Executives rely heavily on models to manage their businesses. These models are used for: best-execution, asset valuation, risk management, among others. It is imperative that these models accurately reflect the true dynamics of that which they are trying to predict. We only have to reflect on Long Term Capital Management, Fannie Mae and Freddie Mac to see the value in validating our models.
The Federal Reserve’s supervisory letter SR 11-7 and OCC’s 2011-12 address model validation in some detail. They require that each model be evaluated for conceptual soundness, be monitored continuously, and reviewed for outcome accuracy. It makes sense that both regulated and non-regulated business entities adhere to these basic tenets.
Models are simplified representations of complex real world relationships. Typically they take the form of a spreadsheet or computer program that applies statistical, economic, financial and mathematical theories. The risk inherent in these models is that actual performance does not match modeled performance. This risk stems from fundamental errors in the model that produce inaccurate outputs and/or the model may be used incorrectly or inappropriately.
In order to mitigate this risk, we need to address the four components of the modeling process:
Development—Models can be very complex. Accordingly, it is paramount that software development use a formalized process to insure that the systems engineers fully understand the model requirements. There also needs to be a vetting process of all theoretical, statistical, or mathematical processes and formulae. Tight version control should enforce a check-in and documentation of all changes, additions and updates to source code. Inappropriate truncation or rounding errors can be avoided through comprehensive variable declaration and review.
Implementation of a new model requires a systematic testing of the model prior to its use. Formal training materials in model usage and interpretation of outputs should be developed and continuously updated. It is essential that users, both analysts that run the model and those that rely on its output, be trained in the use of the model and interpretation of its outputs.
Usage—Just because you have built the Steinway of models, does not mean that the users will be great pianists. Accordingly it is essential that there be strict control over:
Data input—A data dictionary must be maintained and available to all users. This dictionary should include: acceptable field names; definition and usage of each; whether the field is required or not; acceptable range of inputs; data format, etc . Also, the model should generate error reports that identify missing, extreme or illogical data.
Assumptions input—Assumptions must be transparent to the user, their derivation clear and defensible, with strict controls over who has authority to change them.
Running model—Training of users should be formal and rigorous; oral tradition does not work. Every time there is a version update, a prescribed dataset should be run, along with a variety of stress tests, to insure that the outputs either have not changed, or their change is explainable.
Reporting—Analysts often get so involved in the minutia of running the model (the “trees”) that the reasonability of the results (the “forest”) escapes them. Verify that balances and unit counts agree to input control totals. Compare outputs to prior runs and make sure differences can be explained. Trend reports are extremely useful in identifying potential problems. A written commentary explaining changes from one run to the next often exposes potential errors. Finally, clearly define column headings and do not mix dollars, units, millions, billions unless line items are clearly labeled.
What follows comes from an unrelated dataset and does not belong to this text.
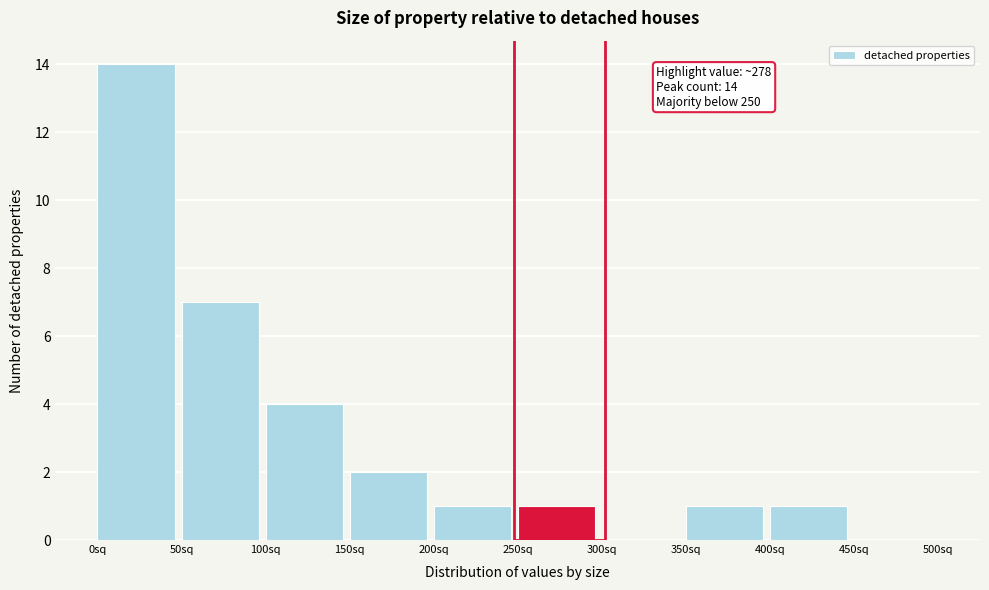

Over which range of the x-axis is the bar tallest?

0 to 50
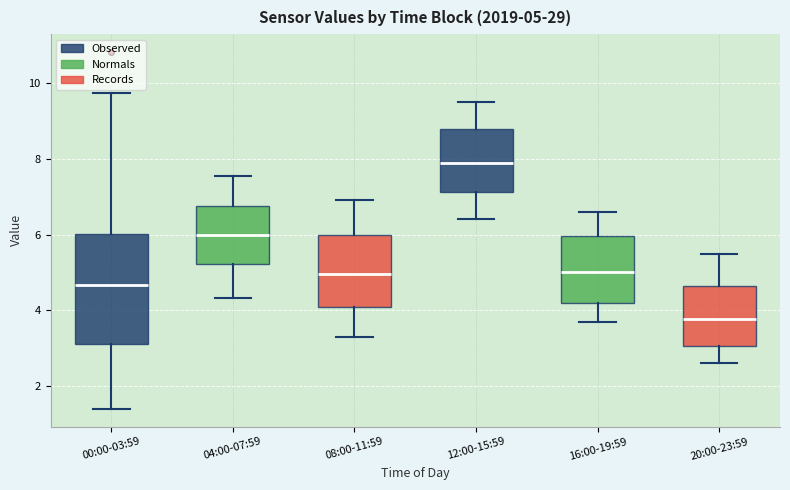

Which box has the lowest median line?

20:00-23:59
Validation—Model validation should authenticate the model itself, its inputs, assumptions and outputs. This effort needs to be periodic as both the model and reality evolve. Back-testing and comparing the first month’s projection with last month’s actual should also reinforce the model’s efficacy. This process should cover all internally generated models. While it is unreasonable to expect the source code from external model vendors, they should be able to provide results of their internal validation efforts as well as SSAE-16 certifications.
The success of a model is dependent on a formalized governance process within the organization. Responsibility for each model should be clearly articulated, and written policies and procedures need to be maintained. Internal Audit, reporting to either the board or senior management, should provide an independent review of the modeling processes.